Unique to this Mass is also the commemoration of the anointing of Christ the priest, that has been given to the Church in the ministerial priesthood. When our priests were ordained their hands were anointed as a sign of their being consecrated anew for the service of God and of God’s people.

Both the baptismal priesthood of the faithful and the ministerial priesthood belong to Christ. It is Christ alone who is good news for the poor. He alone binds up hearts that are broken, and in Christ alone are captives set free. In the outpouring of His Spirit and through the anointing with sacred oil, Christ’s Body is purified, strengthened, and sanctified.

My brothers and sisters, we are living members of this body. We are sons and daughters in the family of God. We are the anointed and chosen people of the New Testament.

This evening, we acclaim our unity in Christ, and we turn once more to the Lord and reject all that might divide us or separate us from Christ. There is one Church – one Body of Christ. The spirit of unity is the foundation of the spirit of our local Church of Broken Bay.

Our Christian vocation to hold fast to the faith; to announce the Good News of Jesus Christ; and to be witnesses of God’s merciful love is only of God if we do all in unity with Christ and with each other.

As we live and die with Christ, may we find inspiration from Saint Paul who ceaselessly stressed the need for unity in the community of the Church.
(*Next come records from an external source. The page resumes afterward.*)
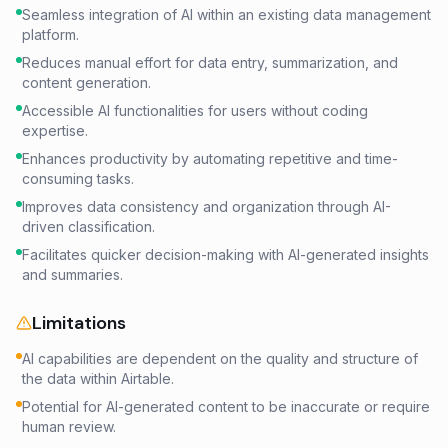
Seamless integration of AI within an existing data management
platform.
Reduces manual effort for data entry, summarization, and
content generation.
Accessible AI functionalities for users without coding
expertise.
Enhances productivity by automating repetitive and time-
consuming tasks.
Improves data consistency and organization through AI-
driven classification.
Facilitates quicker decision-making with AI-generated insights
and summaries.
Limitations
AI capabilities are dependent on the quality and structure of
the data within Airtable.
Potential for AI-generated content to be inaccurate or require
human review.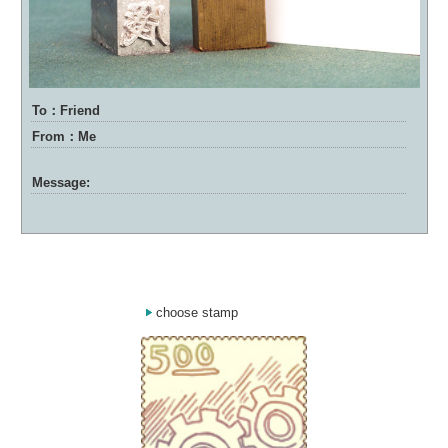
To：Friend
From：Me
Message:
choose stamp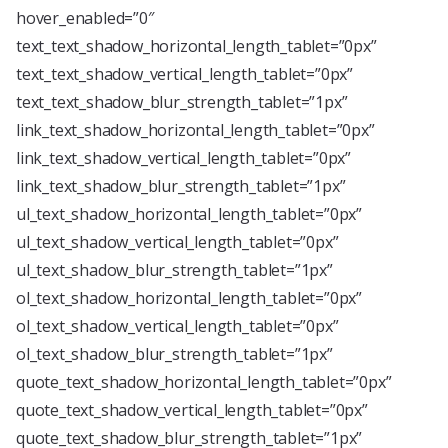
hover_enabled=”0″
text_text_shadow_horizontal_length_tablet=”0px”
text_text_shadow_vertical_length_tablet=”0px”
text_text_shadow_blur_strength_tablet=”1px”
link_text_shadow_horizontal_length_tablet=”0px”
link_text_shadow_vertical_length_tablet=”0px”
link_text_shadow_blur_strength_tablet=”1px”
ul_text_shadow_horizontal_length_tablet=”0px”
ul_text_shadow_vertical_length_tablet=”0px”
ul_text_shadow_blur_strength_tablet=”1px”
ol_text_shadow_horizontal_length_tablet=”0px”
ol_text_shadow_vertical_length_tablet=”0px”
ol_text_shadow_blur_strength_tablet=”1px”
quote_text_shadow_horizontal_length_tablet=”0px”
quote_text_shadow_vertical_length_tablet=”0px”
quote_text_shadow_blur_strength_tablet=”1px”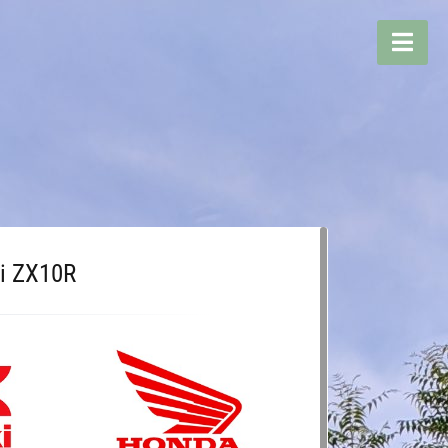
i ZX10R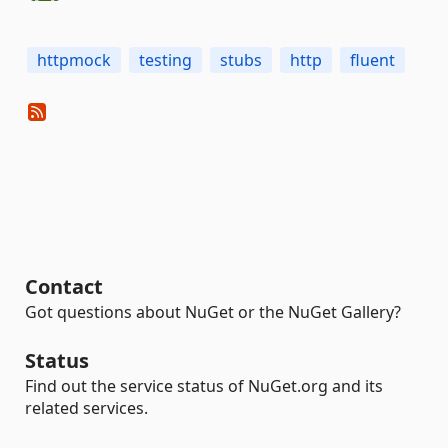
httpmock
testing
stubs
http
fluent
Contact
Got questions about NuGet or the NuGet Gallery?
Status
Find out the service status of NuGet.org and its
related services.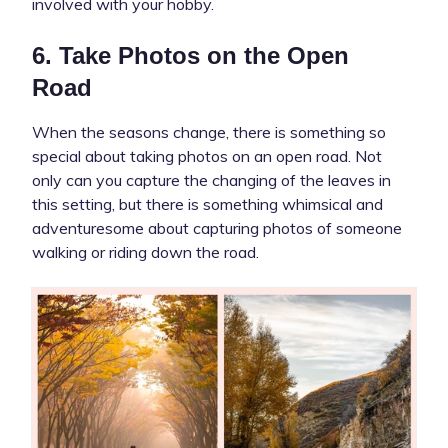
involved with your hobby.
6. Take Photos on the Open
Road
When the seasons change, there is something so
special about taking photos on an open road. Not
only can you capture the changing of the leaves in
this setting, but there is something whimsical and
adventuresome about capturing photos of someone
walking or riding down the road.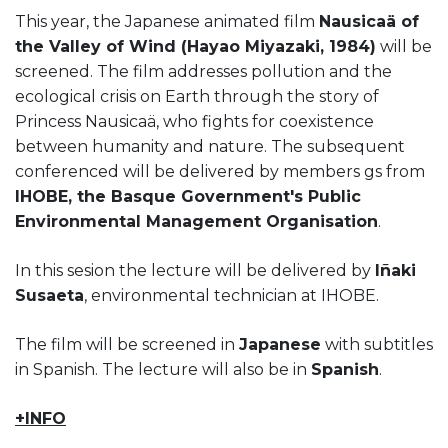
This year, the Japanese animated film
Nausicaä of
the Valley of Wind (Hayao Miyazaki, 1984)
will be
screened. The film addresses pollution and the
ecological crisis on Earth through the story of
Princess Nausicaä, who fights for coexistence
between humanity and nature. The subsequent
conferenced will be delivered by members gs from
IHOBE, the Basque Government's Public
Environmental Management Organisation
.
In this sesion the lecture will be delivered by
Iñaki
Susaeta
, environmental technician at IHOBE.
The film will be screened in
Japanese
with subtitles
in Spanish. The lecture will also be in
Spanish
.
+INFO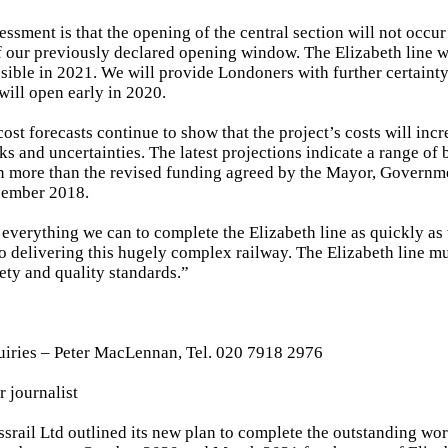
sessment is that the opening of the central section will not occu
 of our previously declared opening window. The Elizabeth line w
ssible in 2021. We will provide Londoners with further certaint
will open early in 2020.
ost forecasts continue to show that the project’s costs will incr
s and uncertainties. The latest projections indicate a range of
n more than the revised funding agreed by the Mayor, Governme
cember 2018.
everything we can to complete the Elizabeth line as quickly as 
to delivering this hugely complex railway. The Elizabeth line m
fety and quality standards.”
uiries – Peter MacLennan, Tel. 020 7918 2976
r journalist
ossrail Ltd outlined its new plan to complete the outstanding wo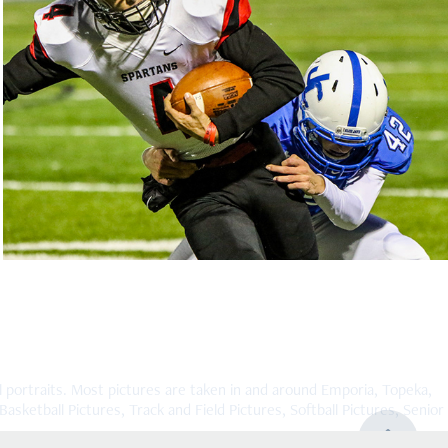
Emporia vs Junction City High School JV 
2019
2019
rtraits. Most pictures are taken in and around Emporia, Topeka,
asketball Pictures, Track and Field Pictures, Softball Pictures, Senior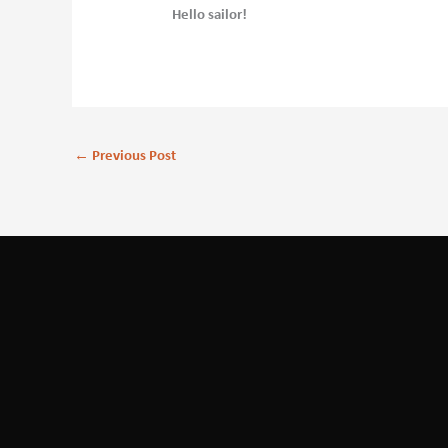
Hello sailor!
←
Previous Post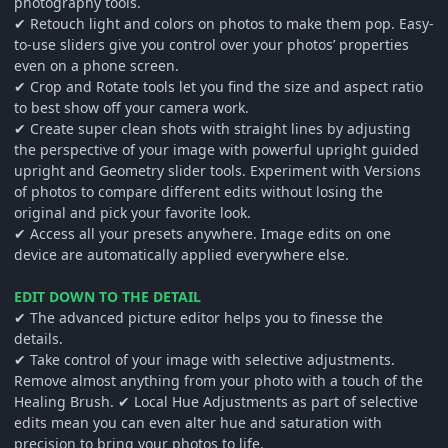
photography tools.
✔ Retouch light and colors on photos to make them pop. Easy-
to-use sliders give you control over your photos’ properties
even on a phone screen.
✔ Crop and Rotate tools let you find the size and aspect ratio
to best show off your camera work.
✔ Create super clean shots with straight lines by adjusting
the perspective of your image with powerful upright guided
upright and Geometry slider tools. Experiment with Versions
of photos to compare different edits without losing the
original and pick your favorite look.
✔ Access all your presets anywhere. Image edits on one
device are automatically applied everywhere else.
EDIT DOWN TO THE DETAIL
✔ The advanced picture editor helps you to finesse the
details.
✔ Take control of your image with selective adjustments.
Remove almost anything from your photo with a touch of the
Healing Brush. ✔ Local Hue Adjustments as part of selective
edits mean you can even alter hue and saturation with
precision to bring your photos to life.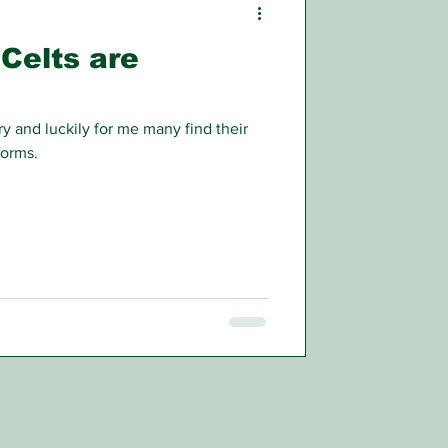
 Celts are
y and luckily for me many find their
forms.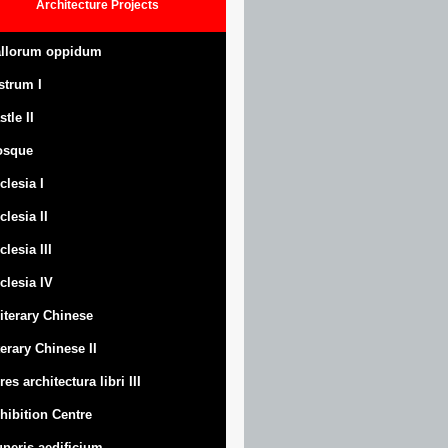
Architecture
Projects
llorum oppidum
strum
I
stle
II
osque
clesia I
clesia II
clesia III
clesia IV
Literary Chinese
terary Chinese II
res architectura libri III
hibition Centre
neris aedificium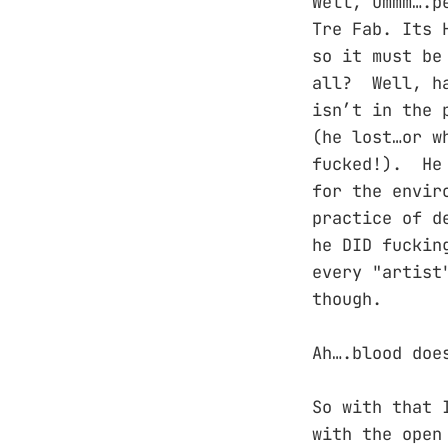
Well, ummm….p
Tre Fab. Its 
so it must be
all? Well, ha
isn’t in the 
(he lost…or w
fucked!). He 
for the envir
practice of d
he DID fuckin
every "artist
though.
Ah….blood doe
So with that 
with the open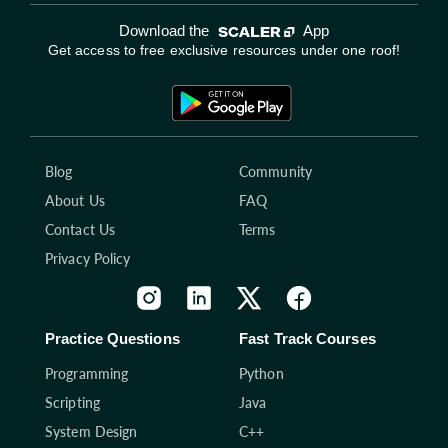
Download the
App
Get access to free exclusive resources under one roof!
Blog
Community
About Us
FAQ
Contact Us
Terms
Privacy Policy
Practice Questions
Fast Track Courses
Programming
Python
Scripting
Java
System Design
C++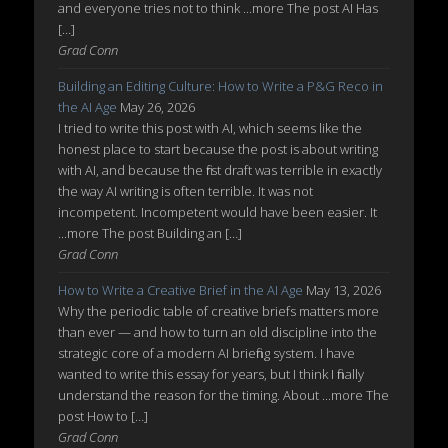
and everyone tries not to think ...more The post AI Has
[…]
Grad Conn
Building an Editing Culture: How to Write a P&G Reco in
the AI Age
May 26, 2026
I tried to write this post with AI, which seems like the
honest place to start because the post is about writing
with AI, and because the first draft was terrible in exactly
the way AI writing is often terrible. It was not
incompetent. Incompetent would have been easier. It
...more The post Building an […]
Grad Conn
How to Write a Creative Brief in the AI Age
May 13, 2026
Why the periodic table of creative briefs matters more
than ever — and how to turn an old discipline into the
strategic core of a modern AI briefing system. I have
wanted to write this essay for years, but I think I finally
understand the reason for the timing. About ...more The
post How to […]
Grad Conn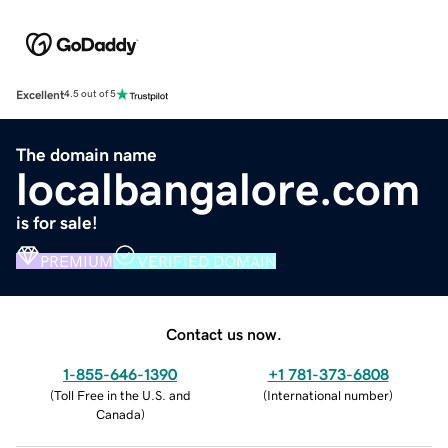
Excellent
4.5 out of 5
The domain name
localbangalore.com
is for sale!
PREMIUM
VERIFIED DOMAIN
Contact us now.
1-855-646-1390
+1 781-373-6808
(
Toll Free in the U.S. and
(
International number
)
Canada
)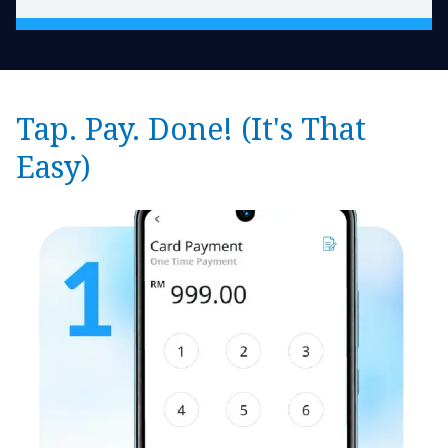
Tap. Pay. Done! (It's That
Easy)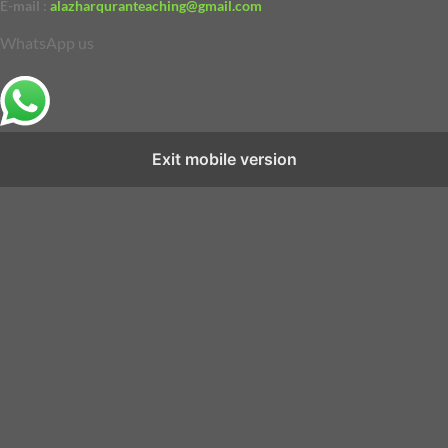
E-mail :
alazharquranteaching@gmail.com
WhatsApp us
Exit mobile version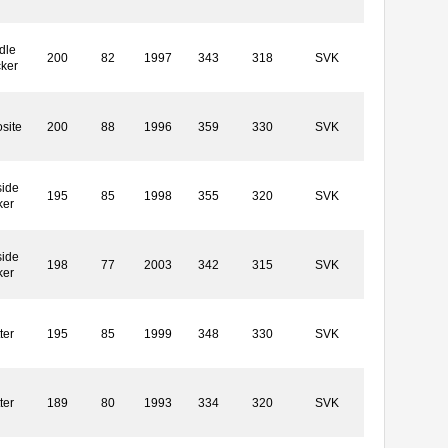
dle
200
82
1997
343
318
SVK
cker
site
200
88
1996
359
330
SVK
side
195
85
1998
355
320
SVK
ker
side
198
77
2003
342
315
SVK
ker
ter
195
85
1999
348
330
SVK
ter
189
80
1993
334
320
SVK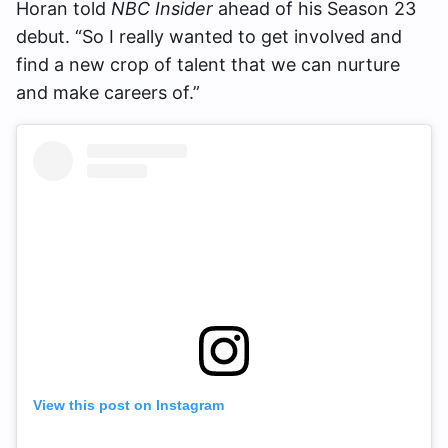
Horan told
NBC Insider
ahead of his Season 23
debut. “So I really wanted to get involved and
find a new crop of talent that we can nurture
and make careers of.”
View this post on Instagram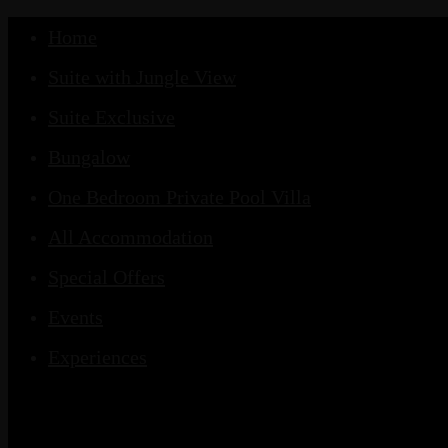
Home
Suite with Jungle View
Suite Exclusive
Bungalow
One Bedroom Private Pool Villa
All Accommodation
Special Offers
Events
Experiences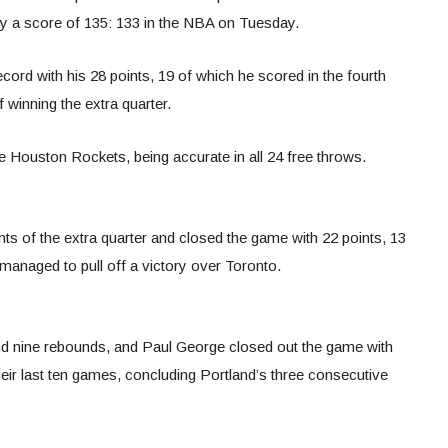
by a score of 135: 133 in the NBA on Tuesday.
cord with his 28 points, 19 of which he scored in the fourth
 winning the extra quarter.
 Houston Rockets, being accurate in all 24 free throws.
ints of the extra quarter and closed the game with 22 points, 13
managed to pull off a victory over Toronto.
nd nine rebounds, and Paul George closed out the game with
heir last ten games, concluding Portland’s three consecutive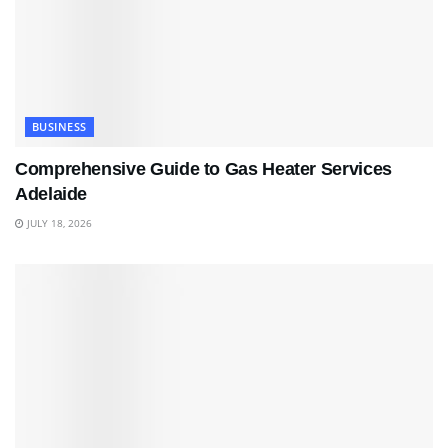
BUSINESS
Comprehensive Guide to Gas Heater Services
Adelaide
JULY 18, 2026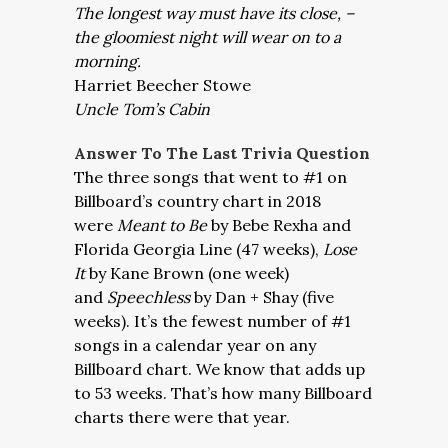
The longest way must have its close, –
the gloomiest night will wear on to a
morning.
Harriet Beecher Stowe
Uncle Tom’s Cabin
Answer To The Last Trivia Question
The three songs that went to #1 on
Billboard’s country chart in 2018
were
Meant to Be
by Bebe Rexha and
Florida Georgia Line (47 weeks),
Lose
It
by Kane Brown (one week)
and
Speechless
by Dan + Shay (five
weeks). It’s the fewest number of #1
songs in a calendar year on any
Billboard chart. We know that adds up
to 53 weeks. That’s how many Billboard
charts there were that year.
He urged: “I appeal to you, brothers and sisters… that there be no divisions among you, but that you be united in the same mind and the same purpose” (1 Cor 1:10). Make “every effort to maintain the unity of the Spirit in the bond of peace” (Eph 4:3). Stand “firm in one spirit, striving side by side with one mind for the faith of the Gospel” (Phil 1:27).

With this in mind, and with one faith in Christ, we are anointed as instruments of the Lord’s spiritual healing for our world. Together, priests and people, may we be steadfast witnesses of faith and love. Amen.